MPF de Campos vai investigar incineração de corpos em usina
14/05/2012 16:37
O Ministério Público Federal (MPF) de Campos instaurou nesta segunda-feira (14/05) um procedimento investigatório criminal para apurar a incineração de pelo menos 10 corpos na Usina Cambaíba durante a Ditadura Militar, conforme relato do ex-delegado da Policia Civil Cláudio Antonio Guerra, no livro “Memórias de uma guerra suja”. Na portaria que instaura o procedimento, o procurador da República Eduardo Santos de Oliveira pede que sejam expedidos ofícios à Comissão Nacional da Verdade e à Comissão Especial de Mortos Desaparecidos, requisitando informações e documentos relacionados ao caso.
Para o MPF, os agentes públicos que se excederam e cometeram crimes durante a ditadura agiram como representantes de todo Estado, e não apenas de seu segmento militar.

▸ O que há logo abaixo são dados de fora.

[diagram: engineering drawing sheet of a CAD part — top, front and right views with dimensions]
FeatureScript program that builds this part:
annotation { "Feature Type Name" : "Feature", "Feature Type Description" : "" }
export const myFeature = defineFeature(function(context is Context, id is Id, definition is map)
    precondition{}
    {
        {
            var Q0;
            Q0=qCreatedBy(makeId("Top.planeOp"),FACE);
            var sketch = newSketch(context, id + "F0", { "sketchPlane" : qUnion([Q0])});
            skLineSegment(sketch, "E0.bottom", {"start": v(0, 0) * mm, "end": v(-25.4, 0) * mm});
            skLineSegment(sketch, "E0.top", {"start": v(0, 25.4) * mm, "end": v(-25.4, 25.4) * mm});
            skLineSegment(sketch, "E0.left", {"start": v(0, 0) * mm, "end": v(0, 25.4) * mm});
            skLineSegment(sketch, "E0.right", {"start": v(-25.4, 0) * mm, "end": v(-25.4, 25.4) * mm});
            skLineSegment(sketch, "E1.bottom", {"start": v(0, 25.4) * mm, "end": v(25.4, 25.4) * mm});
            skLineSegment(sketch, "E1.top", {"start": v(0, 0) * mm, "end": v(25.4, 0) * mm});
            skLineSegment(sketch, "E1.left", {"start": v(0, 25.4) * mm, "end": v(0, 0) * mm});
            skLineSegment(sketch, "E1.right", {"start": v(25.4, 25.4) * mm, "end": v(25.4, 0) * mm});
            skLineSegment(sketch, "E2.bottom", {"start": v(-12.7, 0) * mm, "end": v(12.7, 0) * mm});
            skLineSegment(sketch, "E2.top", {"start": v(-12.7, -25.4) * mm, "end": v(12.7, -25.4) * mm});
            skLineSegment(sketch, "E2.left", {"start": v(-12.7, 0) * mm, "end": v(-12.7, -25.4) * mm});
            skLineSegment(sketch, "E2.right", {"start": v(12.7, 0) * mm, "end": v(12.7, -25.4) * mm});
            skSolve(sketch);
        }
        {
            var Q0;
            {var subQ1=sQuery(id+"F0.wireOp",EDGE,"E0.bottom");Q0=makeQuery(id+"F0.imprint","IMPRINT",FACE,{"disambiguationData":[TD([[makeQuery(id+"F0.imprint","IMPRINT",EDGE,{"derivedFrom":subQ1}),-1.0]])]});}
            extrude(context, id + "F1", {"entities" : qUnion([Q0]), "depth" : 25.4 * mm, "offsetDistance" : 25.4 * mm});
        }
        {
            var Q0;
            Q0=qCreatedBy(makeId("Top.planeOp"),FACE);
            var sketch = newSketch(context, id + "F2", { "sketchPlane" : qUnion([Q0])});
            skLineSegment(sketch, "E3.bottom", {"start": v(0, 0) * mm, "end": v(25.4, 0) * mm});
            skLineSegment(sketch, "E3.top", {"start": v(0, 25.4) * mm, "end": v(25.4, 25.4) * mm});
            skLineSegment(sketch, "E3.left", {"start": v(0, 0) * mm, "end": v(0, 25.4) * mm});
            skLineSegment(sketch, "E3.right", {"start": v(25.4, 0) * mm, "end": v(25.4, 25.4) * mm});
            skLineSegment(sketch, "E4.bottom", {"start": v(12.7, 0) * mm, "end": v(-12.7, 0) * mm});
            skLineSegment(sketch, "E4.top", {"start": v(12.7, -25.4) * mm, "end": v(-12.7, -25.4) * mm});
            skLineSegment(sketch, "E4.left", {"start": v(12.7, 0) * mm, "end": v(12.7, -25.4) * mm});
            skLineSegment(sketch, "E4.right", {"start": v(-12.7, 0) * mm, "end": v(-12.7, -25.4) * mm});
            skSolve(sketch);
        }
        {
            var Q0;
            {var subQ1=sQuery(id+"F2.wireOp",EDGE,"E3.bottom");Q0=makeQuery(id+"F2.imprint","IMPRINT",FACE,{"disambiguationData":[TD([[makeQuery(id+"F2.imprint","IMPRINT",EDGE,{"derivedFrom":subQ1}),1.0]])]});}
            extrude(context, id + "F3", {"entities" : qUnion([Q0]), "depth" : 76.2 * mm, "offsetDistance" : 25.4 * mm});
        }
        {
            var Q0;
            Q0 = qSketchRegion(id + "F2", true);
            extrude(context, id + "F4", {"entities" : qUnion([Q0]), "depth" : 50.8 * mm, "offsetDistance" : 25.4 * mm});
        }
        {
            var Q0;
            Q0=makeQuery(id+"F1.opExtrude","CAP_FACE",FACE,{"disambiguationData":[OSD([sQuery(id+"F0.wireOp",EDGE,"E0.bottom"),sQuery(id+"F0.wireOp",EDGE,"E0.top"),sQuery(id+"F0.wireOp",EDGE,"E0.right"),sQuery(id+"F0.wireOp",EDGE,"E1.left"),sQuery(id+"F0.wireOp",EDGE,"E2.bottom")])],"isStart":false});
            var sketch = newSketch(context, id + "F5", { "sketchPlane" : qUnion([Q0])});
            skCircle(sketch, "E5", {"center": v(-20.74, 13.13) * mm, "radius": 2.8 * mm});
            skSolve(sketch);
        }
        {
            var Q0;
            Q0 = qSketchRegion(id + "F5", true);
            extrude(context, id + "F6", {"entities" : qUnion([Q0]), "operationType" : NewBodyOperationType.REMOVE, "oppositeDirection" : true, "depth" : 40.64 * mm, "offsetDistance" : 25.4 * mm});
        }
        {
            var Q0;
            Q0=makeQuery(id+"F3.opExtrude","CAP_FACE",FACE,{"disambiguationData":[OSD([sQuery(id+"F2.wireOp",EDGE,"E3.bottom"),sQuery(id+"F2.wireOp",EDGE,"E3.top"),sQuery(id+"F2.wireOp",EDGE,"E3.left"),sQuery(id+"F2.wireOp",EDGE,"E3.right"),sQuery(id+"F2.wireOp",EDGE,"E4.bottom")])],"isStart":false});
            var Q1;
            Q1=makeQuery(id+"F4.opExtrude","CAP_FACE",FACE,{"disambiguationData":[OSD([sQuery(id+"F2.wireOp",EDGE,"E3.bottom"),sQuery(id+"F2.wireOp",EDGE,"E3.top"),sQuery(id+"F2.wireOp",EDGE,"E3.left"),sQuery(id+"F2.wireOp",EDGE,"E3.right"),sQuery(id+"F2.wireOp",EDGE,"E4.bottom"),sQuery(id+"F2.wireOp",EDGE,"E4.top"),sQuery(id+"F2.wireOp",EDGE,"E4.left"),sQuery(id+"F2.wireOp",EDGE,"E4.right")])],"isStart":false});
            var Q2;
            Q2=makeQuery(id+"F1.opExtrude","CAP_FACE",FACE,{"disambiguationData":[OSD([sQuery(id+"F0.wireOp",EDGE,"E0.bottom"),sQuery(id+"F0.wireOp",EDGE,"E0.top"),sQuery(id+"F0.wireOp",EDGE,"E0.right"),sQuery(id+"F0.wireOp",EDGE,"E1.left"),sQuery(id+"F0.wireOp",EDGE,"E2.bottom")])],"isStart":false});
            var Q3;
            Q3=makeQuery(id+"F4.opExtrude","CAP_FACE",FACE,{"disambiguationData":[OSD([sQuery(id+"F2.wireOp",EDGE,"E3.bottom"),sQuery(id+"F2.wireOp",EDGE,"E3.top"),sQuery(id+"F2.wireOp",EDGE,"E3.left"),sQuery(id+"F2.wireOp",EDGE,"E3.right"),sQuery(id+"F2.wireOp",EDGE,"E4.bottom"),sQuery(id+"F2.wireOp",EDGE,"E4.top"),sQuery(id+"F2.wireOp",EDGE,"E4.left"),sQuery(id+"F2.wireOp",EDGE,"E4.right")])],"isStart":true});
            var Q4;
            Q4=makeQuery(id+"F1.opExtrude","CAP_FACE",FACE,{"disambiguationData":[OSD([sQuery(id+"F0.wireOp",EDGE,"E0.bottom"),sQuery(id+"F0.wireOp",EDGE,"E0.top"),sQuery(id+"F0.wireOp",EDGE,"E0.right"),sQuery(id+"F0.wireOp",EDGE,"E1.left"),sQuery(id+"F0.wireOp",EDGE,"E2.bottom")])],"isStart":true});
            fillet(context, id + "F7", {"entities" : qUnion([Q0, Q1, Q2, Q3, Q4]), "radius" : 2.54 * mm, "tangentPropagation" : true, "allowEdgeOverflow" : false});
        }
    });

Por isso, eventuais crimes cometidos submetem-se à jurisdição federal, havendo atribuição do MPF.
"Em um regime de exceção, pouco se pode conhecer dos procedimentos adotados para manutenção do poder. Somente com a abertura ao diálogo e à manifestação pública, podemos reaver o contato com o que nos foi negado, e buscar a verdade sobre fatos quase perdidos em um tempo de restrição às liberdades", disse o procurador Eduardo Santos, que integra o Grupo de Trabalho (GT) "Justiça de Transição". O GT, formado por procuradores da República, tem como objetivo promover a investigação e persecução penal das graves violações de direitos humanos cometidas durante a Ditadura Militar no Brasil.

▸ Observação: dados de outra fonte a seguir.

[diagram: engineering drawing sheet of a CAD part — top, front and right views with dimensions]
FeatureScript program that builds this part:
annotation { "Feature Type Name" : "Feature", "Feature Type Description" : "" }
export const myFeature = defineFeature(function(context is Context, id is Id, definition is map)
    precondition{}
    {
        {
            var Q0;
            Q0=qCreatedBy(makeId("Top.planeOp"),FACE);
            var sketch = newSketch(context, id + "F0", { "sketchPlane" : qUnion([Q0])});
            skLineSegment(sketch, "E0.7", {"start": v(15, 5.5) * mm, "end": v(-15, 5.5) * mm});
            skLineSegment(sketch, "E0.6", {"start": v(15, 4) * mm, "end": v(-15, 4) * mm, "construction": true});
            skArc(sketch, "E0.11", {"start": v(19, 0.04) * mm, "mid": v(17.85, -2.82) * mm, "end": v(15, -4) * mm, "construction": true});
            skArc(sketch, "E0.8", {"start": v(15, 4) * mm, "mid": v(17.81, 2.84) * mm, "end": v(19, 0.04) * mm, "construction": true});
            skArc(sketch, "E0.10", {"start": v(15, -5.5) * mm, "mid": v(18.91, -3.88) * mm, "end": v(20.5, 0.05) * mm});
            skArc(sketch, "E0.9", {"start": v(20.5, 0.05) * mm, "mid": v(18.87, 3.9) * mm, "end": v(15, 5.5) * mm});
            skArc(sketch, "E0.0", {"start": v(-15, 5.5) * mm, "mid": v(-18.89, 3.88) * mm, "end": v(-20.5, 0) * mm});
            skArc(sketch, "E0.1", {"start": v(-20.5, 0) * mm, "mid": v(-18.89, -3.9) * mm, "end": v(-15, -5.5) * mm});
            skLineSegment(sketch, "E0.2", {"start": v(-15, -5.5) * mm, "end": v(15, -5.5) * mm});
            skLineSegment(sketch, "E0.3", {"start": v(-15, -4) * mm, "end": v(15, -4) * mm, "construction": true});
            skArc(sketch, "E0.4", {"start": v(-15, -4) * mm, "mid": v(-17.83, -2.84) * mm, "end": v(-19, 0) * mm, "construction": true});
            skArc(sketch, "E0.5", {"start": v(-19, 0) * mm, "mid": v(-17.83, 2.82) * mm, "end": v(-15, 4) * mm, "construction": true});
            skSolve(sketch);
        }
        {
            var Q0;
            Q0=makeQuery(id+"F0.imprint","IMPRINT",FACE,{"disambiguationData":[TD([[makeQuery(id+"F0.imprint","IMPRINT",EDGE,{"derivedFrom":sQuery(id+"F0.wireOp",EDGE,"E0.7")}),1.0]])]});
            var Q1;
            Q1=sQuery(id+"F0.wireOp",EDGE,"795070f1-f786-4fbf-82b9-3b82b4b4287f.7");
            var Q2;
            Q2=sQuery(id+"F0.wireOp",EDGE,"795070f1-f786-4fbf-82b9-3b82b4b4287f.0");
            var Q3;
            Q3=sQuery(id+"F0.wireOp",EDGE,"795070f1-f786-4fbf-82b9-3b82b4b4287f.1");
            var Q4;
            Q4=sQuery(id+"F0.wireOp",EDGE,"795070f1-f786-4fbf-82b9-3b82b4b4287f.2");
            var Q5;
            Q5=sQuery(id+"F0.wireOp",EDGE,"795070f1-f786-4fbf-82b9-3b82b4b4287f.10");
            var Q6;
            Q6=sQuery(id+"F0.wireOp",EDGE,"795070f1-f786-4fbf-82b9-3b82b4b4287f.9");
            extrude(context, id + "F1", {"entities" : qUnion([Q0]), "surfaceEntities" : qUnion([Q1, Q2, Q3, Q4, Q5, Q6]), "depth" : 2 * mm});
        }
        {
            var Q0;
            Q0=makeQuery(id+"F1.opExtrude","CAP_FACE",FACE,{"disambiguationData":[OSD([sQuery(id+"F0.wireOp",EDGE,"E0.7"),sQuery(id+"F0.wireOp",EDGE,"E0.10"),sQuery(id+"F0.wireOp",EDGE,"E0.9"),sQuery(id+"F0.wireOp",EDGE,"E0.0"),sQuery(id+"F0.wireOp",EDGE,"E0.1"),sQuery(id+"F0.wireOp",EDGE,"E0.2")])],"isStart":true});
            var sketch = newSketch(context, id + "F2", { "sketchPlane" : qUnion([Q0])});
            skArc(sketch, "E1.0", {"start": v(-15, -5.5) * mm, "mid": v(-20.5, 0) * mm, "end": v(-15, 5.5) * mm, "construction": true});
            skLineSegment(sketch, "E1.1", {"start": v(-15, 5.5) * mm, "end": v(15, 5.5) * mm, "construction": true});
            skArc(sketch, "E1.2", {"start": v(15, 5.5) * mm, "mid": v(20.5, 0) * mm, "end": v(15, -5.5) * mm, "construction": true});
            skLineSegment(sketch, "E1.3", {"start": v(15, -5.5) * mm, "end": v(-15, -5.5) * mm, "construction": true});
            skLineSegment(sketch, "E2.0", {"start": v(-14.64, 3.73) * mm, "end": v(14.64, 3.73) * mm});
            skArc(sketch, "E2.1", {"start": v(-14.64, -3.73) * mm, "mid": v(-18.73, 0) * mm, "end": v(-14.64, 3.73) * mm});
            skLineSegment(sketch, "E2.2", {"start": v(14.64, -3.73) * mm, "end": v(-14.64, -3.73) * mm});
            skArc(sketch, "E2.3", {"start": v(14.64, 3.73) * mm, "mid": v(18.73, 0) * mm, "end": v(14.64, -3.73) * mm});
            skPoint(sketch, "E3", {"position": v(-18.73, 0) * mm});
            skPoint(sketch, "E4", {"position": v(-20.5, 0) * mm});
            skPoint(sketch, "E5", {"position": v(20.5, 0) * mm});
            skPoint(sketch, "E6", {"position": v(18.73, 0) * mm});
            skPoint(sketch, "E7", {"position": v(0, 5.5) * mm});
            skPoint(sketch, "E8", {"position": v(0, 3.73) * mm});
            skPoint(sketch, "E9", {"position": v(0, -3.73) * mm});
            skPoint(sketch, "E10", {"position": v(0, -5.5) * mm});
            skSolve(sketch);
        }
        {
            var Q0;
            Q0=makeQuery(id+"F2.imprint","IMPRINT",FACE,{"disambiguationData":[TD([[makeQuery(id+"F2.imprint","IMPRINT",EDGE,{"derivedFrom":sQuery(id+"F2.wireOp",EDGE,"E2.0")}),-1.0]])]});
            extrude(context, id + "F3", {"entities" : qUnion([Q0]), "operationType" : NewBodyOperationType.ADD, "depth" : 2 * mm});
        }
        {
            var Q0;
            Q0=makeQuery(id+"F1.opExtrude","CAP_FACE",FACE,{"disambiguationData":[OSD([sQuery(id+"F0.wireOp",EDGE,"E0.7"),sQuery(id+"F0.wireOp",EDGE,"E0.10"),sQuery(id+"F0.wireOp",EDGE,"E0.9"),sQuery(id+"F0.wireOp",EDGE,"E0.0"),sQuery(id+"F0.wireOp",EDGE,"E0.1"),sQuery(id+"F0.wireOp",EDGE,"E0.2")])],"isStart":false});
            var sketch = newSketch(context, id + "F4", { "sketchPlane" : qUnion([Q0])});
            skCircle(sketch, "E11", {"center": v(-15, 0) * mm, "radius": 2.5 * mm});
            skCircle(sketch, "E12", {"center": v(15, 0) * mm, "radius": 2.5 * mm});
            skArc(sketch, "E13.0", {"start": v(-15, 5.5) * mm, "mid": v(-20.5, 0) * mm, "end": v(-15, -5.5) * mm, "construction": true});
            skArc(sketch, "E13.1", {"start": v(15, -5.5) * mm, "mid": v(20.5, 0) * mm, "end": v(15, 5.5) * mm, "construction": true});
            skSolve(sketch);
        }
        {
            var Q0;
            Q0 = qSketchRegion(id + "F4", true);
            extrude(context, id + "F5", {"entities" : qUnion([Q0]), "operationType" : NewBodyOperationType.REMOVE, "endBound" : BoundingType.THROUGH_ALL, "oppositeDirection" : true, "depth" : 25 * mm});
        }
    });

A investigação do MPF está alinhada também à sentença da Corte Interamericana de Direitos Humanos, que condenou o Brasil por violações de direitos previstos na Convenção Americana de Direitos Humanos nos vários episódios sucedidos no contexto da “Guerrilha do Araguaia”.
A sentença estabeleceu a obrigação do país de investigar quem são os autores materiais e intelectuais do desaparecimento forçado das vítimas, em razão do caráter permanente desses crimes, não aplicando a Lei de Anistia em benefício dos agentes de crime, nem prescrição ou qualquer outra excludente de ilicitude para eximir-se de investigar.
AUTOR DO LIVRO AFIRMA QUE A DISCUSSÃO ESTÁ APENAS NO INÍCIO
O jornalista Rogério Medeiros, um dos autores do livro ‘Memórias de uma Guerra Suja’, que traz relatos sobres às atrocidades praticadas nos anos 70 e 80 contra militantes de esquerda durante o regime militar, concedeu uma entrevista por telefone no dia 04/05 ao jornalista Carlos Alfredo no programa Band Notícias. Para Medeiros, este é o momento para se abrir uma discussão sobre o tema, pois, segundo ele, “ainda existe muitas coisas escondidas e crimes que ninguém sabe”.
“Eu acho que o Cláudio Guerra tem que pagar pelos crimes que cometeu. No livro, ele fala na primeira pessoa... Como ele matou, como fez, enfim, foi ele que apontou a Usina Cambahyba como o local de cremação de corpos de militantes políticos e destacou a estreita relação destes militares com esta usina. Havia muitos conflitos naquela região e houve uma contrapartida que não entrou no livro, que inclusive, a filha do dono da Usina talvez não tenha conhecimento. Pessoas da família dela foram assassinadas e muita gente que o Cláudio Guerra assassinou em favor da família dela”, afirmou.
Sobre a reação do ex-delegado ao retornar a Usina Cambahyba, Medeiros foi enfático ao descrever a frieza do torturador. “Estamos falando de um homem que assassinou pessoas durante 40 anos, não estamos lidando com um santo, ele foi um profissional da morte e o livro o trata assim. Quando resolvemos fazer o livro com ele, nós já tínhamos este conceito. Ele nos disse que era mais fácil queimar os corpos do que desaparecer com eles”, conta, destacando que seu objetivo foi dar início a um debate muito mais amplo sobre a questão.
“Nosso objetivo foi abrir a discussão e novos fatos serão revelados a partir de agora”, explica.